Since 1940, Hewitt Associates (NYSE: HEW) has provided leading organizations from around the world with expert human resources services to help them anticipate and solve their most complex benefits, talent, and related financial challenges. Hewitt consults with companies to develop and implement HR business strategies covering retirement, health management, compensation, and talent management. Through our outsourcing solutions, Hewitt delivers health care, retirement, and HR programs to millions of employees, their families, and retirees. Located in more than 30 countries, Hewitt employs approximately 23,000 associates.
To continue to accelerate the growth of the business, Hewitt needed to build more substantial general management capability in their emerging leaders around the world. Doing so in a traditional way meant significant travel expenses and time away from business operations—something Hewitt leaders wouldn’t entertain. This led to an innovative approach to leadership development and a close partnership with Harvard Business School to execute on the program virtually.
Hewitt’s requirements for this new leadership development program for emerging leaders included:
- Focus on critical skills that will help leaders accelerate business growth;
- Offer a global solution that could reach leaders in any country around the world;
- Deliver a consistent, high-quality program that will engage the best thinking of these leaders on real business issues;
- Incorporate practical business application and bring the learning close to work; and,
- Generate material business results through the execution of the program.

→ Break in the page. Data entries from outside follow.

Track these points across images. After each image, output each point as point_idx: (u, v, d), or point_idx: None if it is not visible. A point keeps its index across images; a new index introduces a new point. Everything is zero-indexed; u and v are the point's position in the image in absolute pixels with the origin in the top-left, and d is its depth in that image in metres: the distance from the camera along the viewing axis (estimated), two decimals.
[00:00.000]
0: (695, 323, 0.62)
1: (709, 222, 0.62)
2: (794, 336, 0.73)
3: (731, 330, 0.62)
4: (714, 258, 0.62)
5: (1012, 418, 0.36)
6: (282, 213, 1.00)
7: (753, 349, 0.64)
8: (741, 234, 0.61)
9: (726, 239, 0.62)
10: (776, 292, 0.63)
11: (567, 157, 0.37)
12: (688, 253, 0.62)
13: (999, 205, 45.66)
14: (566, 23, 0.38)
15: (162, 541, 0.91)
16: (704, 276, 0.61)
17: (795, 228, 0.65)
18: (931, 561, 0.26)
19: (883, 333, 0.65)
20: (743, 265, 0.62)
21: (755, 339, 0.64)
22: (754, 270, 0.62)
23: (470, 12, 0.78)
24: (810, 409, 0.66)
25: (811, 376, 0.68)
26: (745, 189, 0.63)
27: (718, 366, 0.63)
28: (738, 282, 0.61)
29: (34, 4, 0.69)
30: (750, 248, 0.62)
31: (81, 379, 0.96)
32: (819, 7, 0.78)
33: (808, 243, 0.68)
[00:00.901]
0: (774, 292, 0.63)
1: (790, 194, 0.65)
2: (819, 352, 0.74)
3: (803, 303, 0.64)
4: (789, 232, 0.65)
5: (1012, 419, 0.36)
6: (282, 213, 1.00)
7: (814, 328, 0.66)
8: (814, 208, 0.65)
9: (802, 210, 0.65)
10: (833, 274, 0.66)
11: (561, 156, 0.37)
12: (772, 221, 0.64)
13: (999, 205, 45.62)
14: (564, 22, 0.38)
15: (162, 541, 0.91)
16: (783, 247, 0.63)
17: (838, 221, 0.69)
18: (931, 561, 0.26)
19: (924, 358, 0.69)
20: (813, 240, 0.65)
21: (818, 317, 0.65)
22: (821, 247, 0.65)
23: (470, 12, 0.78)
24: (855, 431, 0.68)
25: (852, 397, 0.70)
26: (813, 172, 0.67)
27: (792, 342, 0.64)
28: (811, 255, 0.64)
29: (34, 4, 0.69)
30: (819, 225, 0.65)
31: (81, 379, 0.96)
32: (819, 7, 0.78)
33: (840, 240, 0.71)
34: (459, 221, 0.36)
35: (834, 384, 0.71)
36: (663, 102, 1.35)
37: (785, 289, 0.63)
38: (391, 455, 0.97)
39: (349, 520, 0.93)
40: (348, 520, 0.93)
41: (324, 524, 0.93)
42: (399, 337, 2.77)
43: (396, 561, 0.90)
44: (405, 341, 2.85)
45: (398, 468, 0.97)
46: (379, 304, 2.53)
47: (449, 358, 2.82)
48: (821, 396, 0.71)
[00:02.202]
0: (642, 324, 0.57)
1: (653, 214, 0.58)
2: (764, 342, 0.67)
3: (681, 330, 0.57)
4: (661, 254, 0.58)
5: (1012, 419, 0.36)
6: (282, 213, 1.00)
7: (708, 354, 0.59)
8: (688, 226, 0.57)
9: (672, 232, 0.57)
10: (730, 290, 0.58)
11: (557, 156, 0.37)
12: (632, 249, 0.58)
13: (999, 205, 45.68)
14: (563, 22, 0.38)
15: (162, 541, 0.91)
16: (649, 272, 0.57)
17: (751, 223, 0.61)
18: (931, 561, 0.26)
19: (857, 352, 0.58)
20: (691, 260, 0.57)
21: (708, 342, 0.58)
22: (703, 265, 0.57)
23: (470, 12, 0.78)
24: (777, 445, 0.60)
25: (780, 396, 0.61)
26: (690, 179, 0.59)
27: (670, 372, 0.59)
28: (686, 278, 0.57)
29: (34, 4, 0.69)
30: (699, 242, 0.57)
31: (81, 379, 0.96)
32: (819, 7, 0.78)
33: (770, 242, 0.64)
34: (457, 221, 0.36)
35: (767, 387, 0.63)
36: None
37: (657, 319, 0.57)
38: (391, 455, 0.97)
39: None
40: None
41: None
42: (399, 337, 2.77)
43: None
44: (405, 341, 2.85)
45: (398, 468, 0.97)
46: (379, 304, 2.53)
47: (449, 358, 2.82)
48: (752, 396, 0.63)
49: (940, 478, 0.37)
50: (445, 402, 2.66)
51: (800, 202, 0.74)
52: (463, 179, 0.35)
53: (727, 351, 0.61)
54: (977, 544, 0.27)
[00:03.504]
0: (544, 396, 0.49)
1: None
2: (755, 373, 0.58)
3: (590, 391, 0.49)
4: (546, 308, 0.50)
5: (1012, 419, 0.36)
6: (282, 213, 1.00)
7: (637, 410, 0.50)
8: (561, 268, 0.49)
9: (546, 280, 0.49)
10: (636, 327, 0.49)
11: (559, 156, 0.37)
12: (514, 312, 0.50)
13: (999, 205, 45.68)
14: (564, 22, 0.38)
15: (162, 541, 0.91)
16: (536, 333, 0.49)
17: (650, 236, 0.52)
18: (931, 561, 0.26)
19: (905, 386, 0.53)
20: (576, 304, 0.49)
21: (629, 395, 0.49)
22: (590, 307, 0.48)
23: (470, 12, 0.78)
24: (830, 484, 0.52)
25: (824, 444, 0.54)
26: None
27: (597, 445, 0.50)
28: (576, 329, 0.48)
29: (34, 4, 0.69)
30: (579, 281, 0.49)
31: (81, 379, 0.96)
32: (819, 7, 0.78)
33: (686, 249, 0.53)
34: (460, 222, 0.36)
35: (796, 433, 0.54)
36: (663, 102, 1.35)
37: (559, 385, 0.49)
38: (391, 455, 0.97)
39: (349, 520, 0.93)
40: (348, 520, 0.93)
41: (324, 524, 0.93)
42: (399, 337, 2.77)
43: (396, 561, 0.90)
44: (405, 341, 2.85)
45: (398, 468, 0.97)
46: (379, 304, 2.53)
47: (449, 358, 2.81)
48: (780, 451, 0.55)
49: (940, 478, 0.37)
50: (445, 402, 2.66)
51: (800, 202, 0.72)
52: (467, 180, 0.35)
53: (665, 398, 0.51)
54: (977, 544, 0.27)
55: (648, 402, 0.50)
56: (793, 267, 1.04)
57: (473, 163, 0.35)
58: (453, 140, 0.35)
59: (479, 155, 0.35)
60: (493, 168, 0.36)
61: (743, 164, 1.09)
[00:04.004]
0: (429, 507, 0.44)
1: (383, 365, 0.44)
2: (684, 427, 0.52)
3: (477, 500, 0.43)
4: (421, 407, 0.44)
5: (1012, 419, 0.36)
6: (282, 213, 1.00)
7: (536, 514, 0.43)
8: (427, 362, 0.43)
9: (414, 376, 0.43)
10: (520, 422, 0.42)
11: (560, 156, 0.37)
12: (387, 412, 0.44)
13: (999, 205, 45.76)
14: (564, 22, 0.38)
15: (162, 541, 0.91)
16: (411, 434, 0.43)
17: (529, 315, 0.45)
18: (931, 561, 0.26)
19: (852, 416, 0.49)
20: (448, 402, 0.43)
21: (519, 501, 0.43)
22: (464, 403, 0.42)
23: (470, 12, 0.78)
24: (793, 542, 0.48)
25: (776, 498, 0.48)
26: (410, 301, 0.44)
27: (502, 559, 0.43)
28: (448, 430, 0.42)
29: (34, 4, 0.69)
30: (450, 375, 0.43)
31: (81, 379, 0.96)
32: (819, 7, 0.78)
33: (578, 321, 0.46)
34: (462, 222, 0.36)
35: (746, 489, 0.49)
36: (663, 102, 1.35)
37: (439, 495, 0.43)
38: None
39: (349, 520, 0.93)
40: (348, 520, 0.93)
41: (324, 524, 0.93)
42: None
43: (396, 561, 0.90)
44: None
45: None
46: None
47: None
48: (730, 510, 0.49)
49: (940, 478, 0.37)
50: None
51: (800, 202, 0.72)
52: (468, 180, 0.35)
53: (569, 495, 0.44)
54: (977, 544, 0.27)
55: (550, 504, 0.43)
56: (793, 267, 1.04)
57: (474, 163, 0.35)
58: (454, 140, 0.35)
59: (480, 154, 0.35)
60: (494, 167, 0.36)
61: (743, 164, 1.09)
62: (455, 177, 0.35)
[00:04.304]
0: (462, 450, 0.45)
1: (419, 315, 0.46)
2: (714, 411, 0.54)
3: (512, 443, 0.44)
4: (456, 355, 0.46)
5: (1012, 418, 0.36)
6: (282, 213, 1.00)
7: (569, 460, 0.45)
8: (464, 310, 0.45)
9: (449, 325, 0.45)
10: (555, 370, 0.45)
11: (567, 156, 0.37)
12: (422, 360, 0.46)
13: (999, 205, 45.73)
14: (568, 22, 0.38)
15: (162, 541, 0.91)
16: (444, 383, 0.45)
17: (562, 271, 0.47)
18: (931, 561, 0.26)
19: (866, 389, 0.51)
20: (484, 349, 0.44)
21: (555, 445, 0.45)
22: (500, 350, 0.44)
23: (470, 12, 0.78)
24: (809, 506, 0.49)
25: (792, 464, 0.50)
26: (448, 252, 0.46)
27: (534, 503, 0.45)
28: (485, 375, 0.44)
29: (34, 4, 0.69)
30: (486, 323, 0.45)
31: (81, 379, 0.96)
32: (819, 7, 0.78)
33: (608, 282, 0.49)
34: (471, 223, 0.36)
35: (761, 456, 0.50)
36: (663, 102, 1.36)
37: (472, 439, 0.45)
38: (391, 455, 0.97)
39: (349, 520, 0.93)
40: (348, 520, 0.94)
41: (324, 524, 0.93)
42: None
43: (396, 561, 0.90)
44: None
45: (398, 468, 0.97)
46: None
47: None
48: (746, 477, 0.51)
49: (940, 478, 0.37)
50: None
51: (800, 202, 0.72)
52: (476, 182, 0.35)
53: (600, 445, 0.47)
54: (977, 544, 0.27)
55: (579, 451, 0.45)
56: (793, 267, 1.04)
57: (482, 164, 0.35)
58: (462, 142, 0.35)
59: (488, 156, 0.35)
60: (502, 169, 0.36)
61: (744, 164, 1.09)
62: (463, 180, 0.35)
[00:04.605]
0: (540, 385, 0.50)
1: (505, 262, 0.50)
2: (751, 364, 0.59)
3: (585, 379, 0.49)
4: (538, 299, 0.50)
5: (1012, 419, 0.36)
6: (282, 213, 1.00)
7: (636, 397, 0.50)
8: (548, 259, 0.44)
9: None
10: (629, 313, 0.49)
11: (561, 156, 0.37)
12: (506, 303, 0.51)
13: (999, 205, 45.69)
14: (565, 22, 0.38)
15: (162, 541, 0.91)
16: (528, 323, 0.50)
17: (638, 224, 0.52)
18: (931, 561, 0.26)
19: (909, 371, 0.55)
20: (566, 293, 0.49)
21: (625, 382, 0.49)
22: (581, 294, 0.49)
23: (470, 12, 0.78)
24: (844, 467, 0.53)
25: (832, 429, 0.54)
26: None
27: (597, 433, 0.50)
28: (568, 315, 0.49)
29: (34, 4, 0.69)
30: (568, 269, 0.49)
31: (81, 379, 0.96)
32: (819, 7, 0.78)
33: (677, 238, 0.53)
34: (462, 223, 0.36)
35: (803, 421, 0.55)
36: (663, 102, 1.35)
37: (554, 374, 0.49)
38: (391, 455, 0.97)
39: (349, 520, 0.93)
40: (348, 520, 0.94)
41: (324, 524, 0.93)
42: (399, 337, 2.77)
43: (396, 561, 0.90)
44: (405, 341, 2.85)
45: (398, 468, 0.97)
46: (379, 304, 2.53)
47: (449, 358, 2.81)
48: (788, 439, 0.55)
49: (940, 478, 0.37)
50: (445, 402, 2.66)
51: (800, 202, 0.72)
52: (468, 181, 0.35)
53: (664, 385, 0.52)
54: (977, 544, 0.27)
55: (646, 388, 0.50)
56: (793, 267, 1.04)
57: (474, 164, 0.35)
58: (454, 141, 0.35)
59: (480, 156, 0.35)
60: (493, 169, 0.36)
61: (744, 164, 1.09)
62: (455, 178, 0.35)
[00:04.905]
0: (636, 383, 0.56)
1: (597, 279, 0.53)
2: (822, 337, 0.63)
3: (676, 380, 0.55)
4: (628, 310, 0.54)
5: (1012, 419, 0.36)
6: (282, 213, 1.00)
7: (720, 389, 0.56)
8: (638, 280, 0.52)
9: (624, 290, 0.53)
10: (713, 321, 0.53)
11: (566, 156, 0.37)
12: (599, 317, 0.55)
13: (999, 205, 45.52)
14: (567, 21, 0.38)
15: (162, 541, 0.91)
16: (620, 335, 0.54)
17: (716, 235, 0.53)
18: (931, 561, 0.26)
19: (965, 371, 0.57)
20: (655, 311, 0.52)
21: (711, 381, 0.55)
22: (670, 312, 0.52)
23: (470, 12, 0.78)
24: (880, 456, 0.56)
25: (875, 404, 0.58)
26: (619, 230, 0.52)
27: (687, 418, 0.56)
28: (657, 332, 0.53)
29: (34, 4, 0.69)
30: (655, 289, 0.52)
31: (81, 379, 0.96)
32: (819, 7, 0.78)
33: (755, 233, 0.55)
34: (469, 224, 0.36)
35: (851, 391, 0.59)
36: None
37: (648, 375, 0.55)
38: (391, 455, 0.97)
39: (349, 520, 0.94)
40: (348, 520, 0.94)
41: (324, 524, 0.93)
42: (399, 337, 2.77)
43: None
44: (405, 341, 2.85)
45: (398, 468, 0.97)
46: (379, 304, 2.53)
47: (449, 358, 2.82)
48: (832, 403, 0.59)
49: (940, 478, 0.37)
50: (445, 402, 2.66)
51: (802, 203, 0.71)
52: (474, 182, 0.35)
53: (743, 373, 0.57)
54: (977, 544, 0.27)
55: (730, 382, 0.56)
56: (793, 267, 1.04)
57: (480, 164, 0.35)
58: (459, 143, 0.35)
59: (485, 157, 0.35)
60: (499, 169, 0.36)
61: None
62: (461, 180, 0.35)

In partnership with Harvard Business Publishing, Hewitt delivered a program rooted in Hewitt’s business challenges, designed to build more robust general management. The program incorporated leadership development best practices: Assessment, Coaching, Exposure, Networking, and Action Learning.
The program was organized by Hewitt’s Expectations for senior managers and sequenced according to priority areas identified in the executive talent review—a business routine Hewitt put in place to assess the capabilities of their leaders against the strategic areas of focus for the business. To reach the global audience, the program was delivered entirely virtually and offered over several months. A carefully designed mix of elements (case studies, interactive discussions, videos, webinars, and articles) created a rich learning experience.
The notion of a diversified leadership solution that that is not dependent upon face-to-face events will gain more momentum. What is sure to change is a renewal of interest in virtual learning, social networking, and coordinated leadership development interventions like mentoring, coaching, and the use of developmental assignments and rotations. Previously positioned as alternative learning methods, they will be seen as the most efficient and effective way to teach global audiences. This being so, new and emerging technologies will continue to disrupt the learning and leadership development space and form a set of “next practices” we will need to embrace.